→ **Task directions**:
Copy every line of text from the material below word for word, and leave the pictures out of your answer.

→ **Records**:
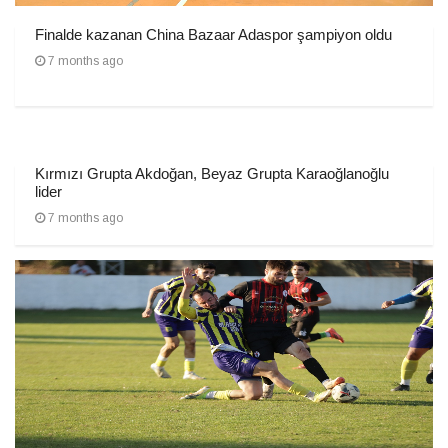
Finalde kazanan China Bazaar Adaspor şampiyon oldu
7 months ago
Kırmızı Grupta Akdoğan, Beyaz Grupta Karaoğlanoğlu
lider
7 months ago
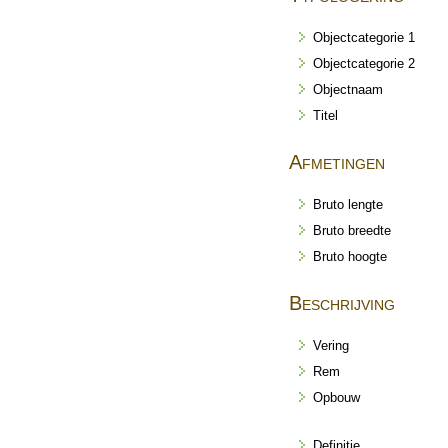
Objectcategorie 1
Objectcategorie 2
Objectnaam
Titel
Afmetingen
Bruto lengte
Bruto breedte
Bruto hoogte
Beschrijving
Vering
Rem
Opbouw
Definitie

→ **Output of the task**:
Finalde kazanan China Bazaar Adaspor şampiyon oldu
7 months ago
Kırmızı Grupta Akdoğan, Beyaz Grupta Karaoğlanoğlu
lider
7 months ago
Objectcategorie 1
Objectcategorie 2
Objectnaam
Titel
Afmetingen
Bruto lengte
Bruto breedte
Bruto hoogte
Beschrijving
Vering
Rem
Opbouw
Definitie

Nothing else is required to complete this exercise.